Ask students to interview two people in their family or community. Interview one person who is 70 or older about the years around 1950. Also interview one person who is in their 40s, 50s, or 60s about the years around 1980. Ask each of these people to describe three things: What did farms look like at that time? What did main street look like and where did people get their food? How was the quality of the environment? Ask students to answer these same three questions themselves about the local community now and record all three answers (see worksheet provided below). Report findings to the rest of the class at the very beginning of Day 2.
Activity 4 : Menus and Maps – Where does your food come from?
Purpose: Students will begin to think about all the steps in the food system between the farm and their plates. Students will begin to realize the global nature of the food system.
Advance preparation: Assemble materials: paper plates and blank maps.
Estimated time: 20 minutes
- “Set the table” by placing a white paper plate and a piece of paper (as a placemat) at each student’s seat.
- Have the students draw what they had for lunch (or supper) on their plate.
- Then, on their placemat, have the students “map” where they think the food in their meal came from. To make things easier for the students you may have the “placemat” show a blank map of the US or the world.

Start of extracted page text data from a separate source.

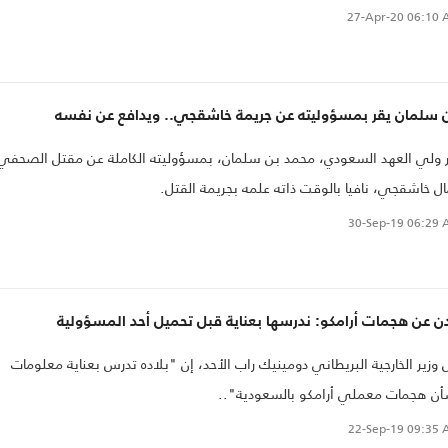
27-Apr-20
06:10 
ن سلمان يقر بمسؤوليته عن جريمة خاشقجي.. ويدافع عن نفسه
 ولي العهد السعودي، محمد بن سلمان، بمسؤوليته الكاملة عن مقتل الصحفي
ل خاشقجي، نافيا بالوقت ذاته علمه بجريمة القتل.
30-Sep-19
06:29 
ن عن هجمات أرامكو: ندرسها بعناية قبل تحميل أحد المسؤولية
 وزير الخارجية البريطاني دومينيك راب الأحد، إن "بلاده تدرس بعناية معلومات
ن هجمات معملي أرامكو بالسعودية"..
22-Sep-19
09:35 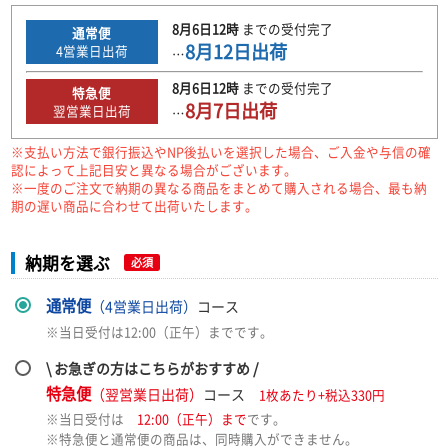
8月6日
12時
までの
受付完了
通常便
8月12日
出荷
4
営業日出荷
…
8月6日
12時
までの
受付完了
特急便
8月7日
出荷
翌営業日出荷
…
※支払い方法で銀行振込やNP後払いを選択した場合、ご入金や与信の確
認によって上記目安と異なる場合がございます。
※一度のご注文で納期の異なる商品をまとめて購入される場合、最も納
期の遅い商品に合わせて出荷いたします。
納期を選ぶ
必須
通常便
（4営業日出荷）
コース
※当日受付は12:00（正午）までです。
\ お急ぎの方はこちらがおすすめ /
特急便
（翌営業日出荷）
コース
1枚あたり+税込330円
※当日受付は
12:00（正午）まで
です。
※特急便と通常便の商品は、同時購入ができません。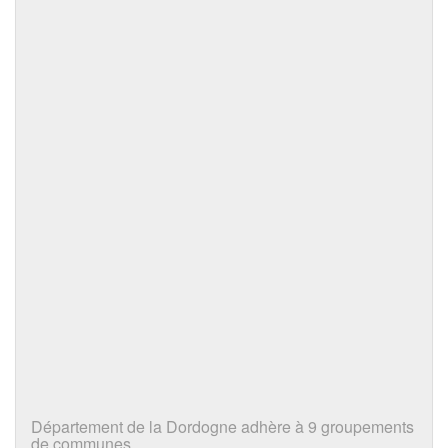
Département de la Dordogne adhère à 9 groupements
de communes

- Students should try to trace each part of their specific lunch as it moved through the food system from the farms where food was grown, through processing and distribution, to where the waste went. (See examples).
- Discuss what students found out from this exercise
- Possible discussion points:
- We get our food from a global market – much of it comes from very far away.

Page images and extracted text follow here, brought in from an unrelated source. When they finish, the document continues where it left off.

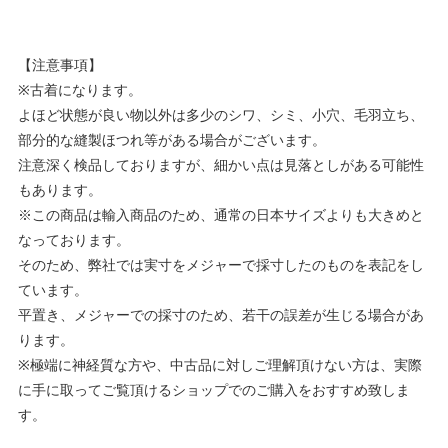
【注意事項】
※古着になります。
よほど状態が良い物以外は多少のシワ、シミ、小穴、毛羽立ち、
部分的な縫製ほつれ等がある場合がございます。
注意深く検品しておりますが、細かい点は見落としがある可能性
もあります。
※この商品は輸入商品のため、通常の日本サイズよりも大きめと
なっております。
そのため、弊社では実寸をメジャーで採寸したのものを表記をし
ています。
平置き、メジャーでの採寸のため、若干の誤差が生じる場合があ
ります。
※極端に神経質な方や、中古品に対しご理解頂けない方は、実際
に手に取ってご覧頂けるショップでのご購入をおすすめ致しま
す。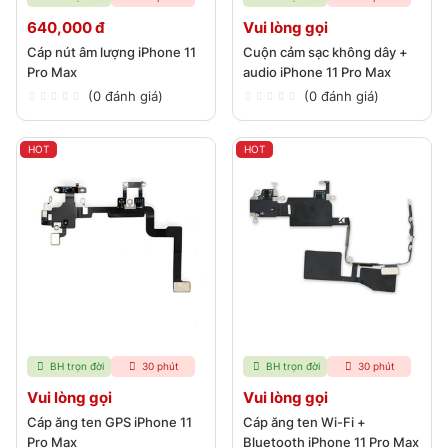
640,000 đ
Vui lòng gọi
Cáp nút âm lượng iPhone 11
Cuộn cảm sạc không dây +
Pro Max
audio iPhone 11 Pro Max
(0 đánh giá)
(0 đánh giá)
HOT
HOT
BH trọn đời
30 phút
BH trọn đời
30 phút
Vui lòng gọi
Vui lòng gọi
Cáp ăng ten GPS iPhone 11
Cáp ăng ten Wi-Fi +
Pro Max
Bluetooth iPhone 11 Pro Max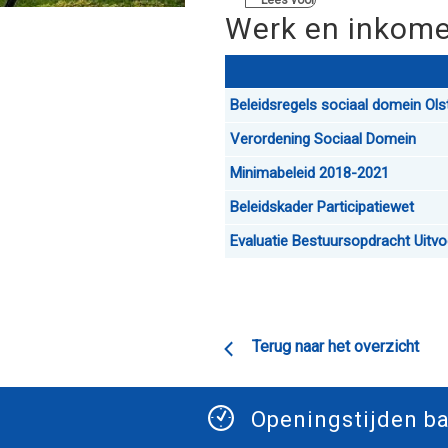
Lees voor
Werk en inkom
Beleidsregels sociaal domein Ols
Verordening Sociaal Domein
Minimabeleid 2018-2021
Beleidskader Participatiewet
Evaluatie Bestuursopdracht Uitv
Terug naar het overzicht
Openingstijden ba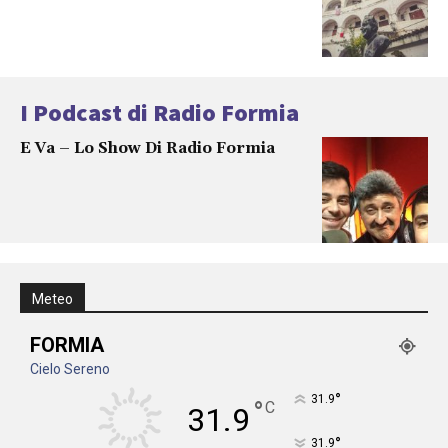
I Podcast di Radio Formia
E Va – Lo Show Di Radio Formia
Meteo
FORMIA
Cielo Sereno
°
31.9
°
C
31.9
°
31.9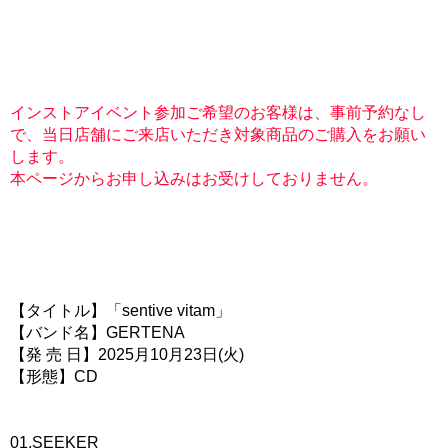
インストアイベント参加ご希望のお客様は、事前予約なし
で、当日店舗にご来店いただき対象商品のご購入をお願い
します。
本ページからお申し込みはお受けしておりません。
【タイトル】「sentive vitam」
【バンド名】GERTENA
【発 売 日】2025月10月23日(火)
【形態】CD
01.SEEKER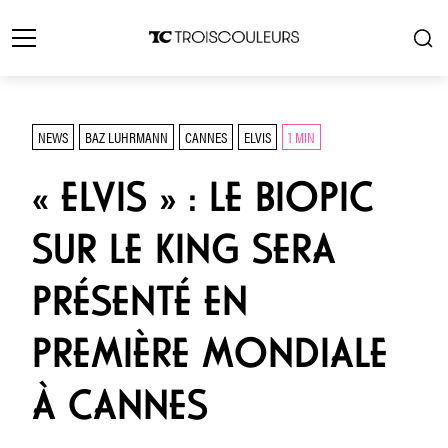
NEWS
BAZ LUHRMANN
CANNES
ELVIS
1 MIN
« ELVIS » : LE BIOPIC
SUR LE KING SERA
PRÉSENTÉ EN
PREMIÈRE MONDIALE
À CANNES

- We don’t usually know exactly where our food came from, or how it was grown or processed or transported.
- We rely heavily on government regulation, business responsibility, and the judicial system to ensure the safety of our food, because consumers usually don’t have any knowledge of the specifics.

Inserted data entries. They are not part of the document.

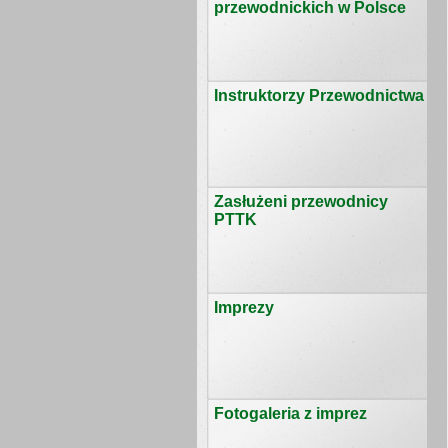
przewodnickich w Polsce
Instruktorzy Przewodnictwa
Zasłużeni przewodnicy
PTTK
Imprezy
Fotogaleria z imprez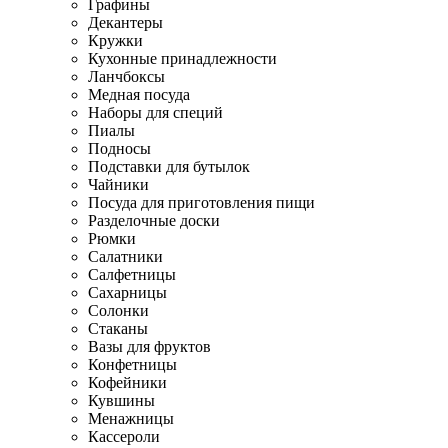
Графины
Декантеры
Кружки
Кухонные принадлежности
Ланчбоксы
Медная посуда
Наборы для специй
Пиалы
Подносы
Подставки для бутылок
Чайники
Посуда для приготовления пищи
Разделочные доски
Рюмки
Салатники
Салфетницы
Сахарницы
Солонки
Стаканы
Вазы для фруктов
Конфетницы
Кофейники
Кувшины
Менажницы
Кассероли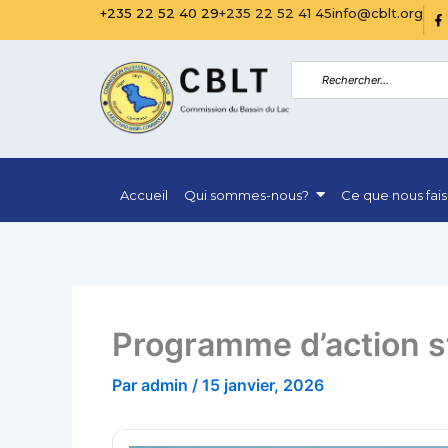
Aller
R
+235 22 52 40 29
+235 22 52 41 45
info@cblt.org
i
au
-
f
contenu
a
c
e
b
o
o
k
-
f
Accueil
Qui sommes-nous?
Ce que nous fai
i
l
l
Programme d’action s
Par
admin
/
15 janvier, 2026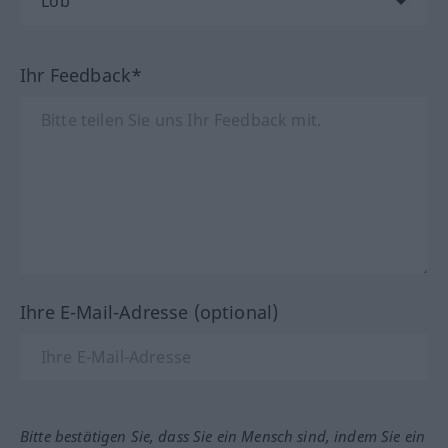
Ihr Feedback*
Ihre E-Mail-Adresse (optional)
Bitte bestätigen Sie, dass Sie ein Mensch sind, indem Sie ein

- The global food system relies a lot on energy from fossil fuels and produces a lot of waste.
- You can follow up with this YouTube video that tries to get youth to think more about the implications of their food choices and the effects of the food system http://www.youtube.com/watch?v=olSLiOtumYs&feature=player_embedded.
Activity 5: Connections
Project the Sustainable Agriculture Graphic (PDF)
This graphic shows some of the critical components of the agro-ecosystem and food system for a sustainable farm.
Ask students to start by identifying agroecosystem and food system components in the picture, including but not limited to, starting top-center and moving clockwise: community garden, the farm, fruit crops, compost pile (waste being converted to a resource), solar panels, beehives (pollinators), pond/river, green/hoop house, farmers market and consumers, row crops, workers, and livestock.
Now give students the worksheet and ask them to add some agroecosystem and food system elements that are not listed, such as soils and workers. They can also add ecosystem and food system elements that are missing from the graphic, such as fossil fuel energy, transportation, and so on. Next, ask them to point out how the elements in the worksheet graphic are connected. Add the connections and missing items to the graphic. You should end with a complicated and probably messy picture that demonstrates that these systems are neither simple, linear, nor separable.